(Stored items)
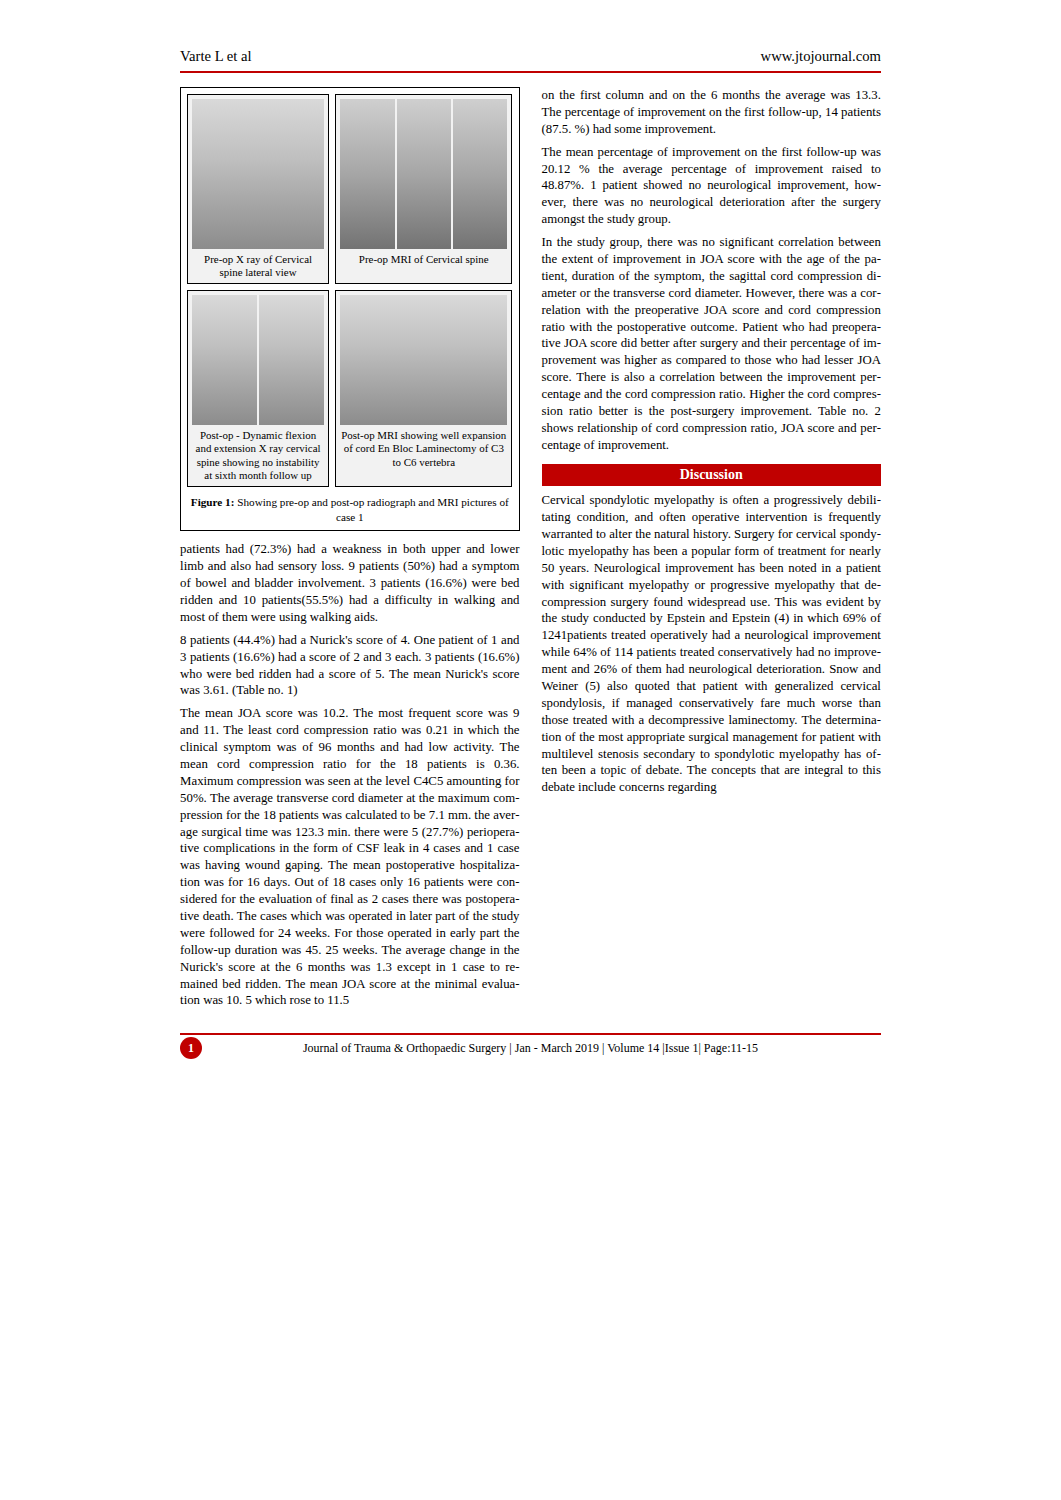Varte L et al
www.jtojournal.com
Pre-op X ray of Cervical spine lateral view
Pre-op MRI of Cervical spine
Post-op - Dynamic flexion and extension X ray cervical spine showing no instability at sixth month follow up
Post-op MRI showing well expansion of cord En Bloc Laminectomy of C3 to C6 vertebra
Figure 1: Showing pre-op and post-op radiograph and MRI pictures of case 1
patients had (72.3%) had a weakness in both upper and lower limb and also had sensory loss. 9 patients (50%) had a symptom of bowel and bladder involvement. 3 patients (16.6%) were bed ridden and 10 patients(55.5%) had a difficulty in walking and most of them were using walking aids.
8 patients (44.4%) had a Nurick's score of 4. One patient of 1 and 3 patients (16.6%) had a score of 2 and 3 each. 3 patients (16.6%) who were bed ridden had a score of 5. The mean Nurick's score was 3.61. (Table no. 1)
The mean JOA score was 10.2. The most frequent score was 9 and 11. The least cord compression ratio was 0.21 in which the clinical symptom was of 96 months and had low activity. The mean cord compression ratio for the 18 patients is 0.36. Maximum compression was seen at the level C4C5 amounting for 50%. The average transverse cord diameter at the maximum compression for the 18 patients was calculated to be 7.1 mm. the average surgical time was 123.3 min. there were 5 (27.7%) perioperative complications in the form of CSF leak in 4 cases and 1 case was having wound gaping. The mean postoperative hospitalization was for 16 days. Out of 18 cases only 16 patients were considered for the evaluation of final as 2 cases there was postoperative death. The cases which was operated in later part of the study were followed for 24 weeks. For those operated in early part the follow-up duration was 45. 25 weeks. The average change in the Nurick's score at the 6 months was 1.3 except in 1 case to remained bed ridden. The mean JOA score at the minimal evaluation was 10. 5 which rose to 11.5
on the first column and on the 6 months the average was 13.3. The percentage of improvement on the first follow-up, 14 patients (87.5. %) had some improvement.
The mean percentage of improvement on the first follow-up was 20.12 % the average percentage of improvement raised to 48.87%. 1 patient showed no neurological improvement, however, there was no neurological deterioration after the surgery amongst the study group.
In the study group, there was no significant correlation between the extent of improvement in JOA score with the age of the patient, duration of the symptom, the sagittal cord compression diameter or the transverse cord diameter. However, there was a correlation with the preoperative JOA score and cord compression ratio with the postoperative outcome. Patient who had preoperative JOA score did better after surgery and their percentage of improvement was higher as compared to those who had lesser JOA score. There is also a correlation between the improvement percentage and the cord compression ratio. Higher the cord compression ratio better is the post-surgery improvement. Table no. 2 shows relationship of cord compression ratio, JOA score and percentage of improvement.
Discussion
Cervical spondylotic myelopathy is often a progressively debilitating condition, and often operative intervention is frequently warranted to alter the natural history. Surgery for cervical spondylotic myelopathy has been a popular form of treatment for nearly 50 years. Neurological improvement has been noted in a patient with significant myelopathy or progressive myelopathy that decompression surgery found widespread use. This was evident by the study conducted by Epstein and Epstein (4) in which 69% of 1241patients treated operatively had a neurological improvement while 64% of 114 patients treated conservatively had no improvement and 26% of them had neurological deterioration. Snow and Weiner (5) also quoted that patient with generalized cervical spondylosis, if managed conservatively fare much worse than those treated with a decompressive laminectomy. The determination of the most appropriate surgical management for patient with multilevel stenosis secondary to spondylotic myelopathy has often been a topic of debate. The concepts that are integral to this debate include concerns regarding
1
Journal of Trauma & Orthopaedic Surgery | Jan - March 2019 | Volume 14 |Issue 1| Page:11-15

▶ _EXERCISE BRIEF_
I would like the data copied exactly as it stands, with no pictures included.

▶ _SOLUTION FOR THIS EXERCISE_
Varte L et al
www.jtojournal.com
Pre-op X ray of Cervical spine lateral view
Pre-op MRI of Cervical spine
Post-op - Dynamic flexion and extension X ray cervical spine showing no instability at sixth month follow up
Post-op MRI showing well expansion of cord En Bloc Laminectomy of C3 to C6 vertebra
Figure 1: Showing pre-op and post-op radiograph and MRI pictures of case 1
patients had (72.3%) had a weakness in both upper and lower limb and also had sensory loss. 9 patients (50%) had a symptom of bowel and bladder involvement. 3 patients (16.6%) were bed ridden and 10 patients(55.5%) had a difficulty in walking and most of them were using walking aids.
8 patients (44.4%) had a Nurick's score of 4. One patient of 1 and 3 patients (16.6%) had a score of 2 and 3 each. 3 patients (16.6%) who were bed ridden had a score of 5. The mean Nurick's score was 3.61. (Table no. 1)
The mean JOA score was 10.2. The most frequent score was 9 and 11. The least cord compression ratio was 0.21 in which the clinical symptom was of 96 months and had low activity. The mean cord compression ratio for the 18 patients is 0.36. Maximum compression was seen at the level C4C5 amounting for 50%. The average transverse cord diameter at the maximum compression for the 18 patients was calculated to be 7.1 mm. the average surgical time was 123.3 min. there were 5 (27.7%) perioperative complications in the form of CSF leak in 4 cases and 1 case was having wound gaping. The mean postoperative hospitalization was for 16 days. Out of 18 cases only 16 patients were considered for the evaluation of final as 2 cases there was postoperative death. The cases which was operated in later part of the study were followed for 24 weeks. For those operated in early part the follow-up duration was 45. 25 weeks. The average change in the Nurick's score at the 6 months was 1.3 except in 1 case to remained bed ridden. The mean JOA score at the minimal evaluation was 10. 5 which rose to 11.5
on the first column and on the 6 months the average was 13.3. The percentage of improvement on the first follow-up, 14 patients (87.5. %) had some improvement.
The mean percentage of improvement on the first follow-up was 20.12 % the average percentage of improvement raised to 48.87%. 1 patient showed no neurological improvement, however, there was no neurological deterioration after the surgery amongst the study group.
In the study group, there was no significant correlation between the extent of improvement in JOA score with the age of the patient, duration of the symptom, the sagittal cord compression diameter or the transverse cord diameter. However, there was a correlation with the preoperative JOA score and cord compression ratio with the postoperative outcome. Patient who had preoperative JOA score did better after surgery and their percentage of improvement was higher as compared to those who had lesser JOA score. There is also a correlation between the improvement percentage and the cord compression ratio. Higher the cord compression ratio better is the post-surgery improvement. Table no. 2 shows relationship of cord compression ratio, JOA score and percentage of improvement.
Discussion
Cervical spondylotic myelopathy is often a progressively debilitating condition, and often operative intervention is frequently warranted to alter the natural history. Surgery for cervical spondylotic myelopathy has been a popular form of treatment for nearly 50 years. Neurological improvement has been noted in a patient with significant myelopathy or progressive myelopathy that decompression surgery found widespread use. This was evident by the study conducted by Epstein and Epstein (4) in which 69% of 1241patients treated operatively had a neurological improvement while 64% of 114 patients treated conservatively had no improvement and 26% of them had neurological deterioration. Snow and Weiner (5) also quoted that patient with generalized cervical spondylosis, if managed conservatively fare much worse than those treated with a decompressive laminectomy. The determination of the most appropriate surgical management for patient with multilevel stenosis secondary to spondylotic myelopathy has often been a topic of debate. The concepts that are integral to this debate include concerns regarding
1
Journal of Trauma & Orthopaedic Surgery | Jan - March 2019 | Volume 14 |Issue 1| Page:11-15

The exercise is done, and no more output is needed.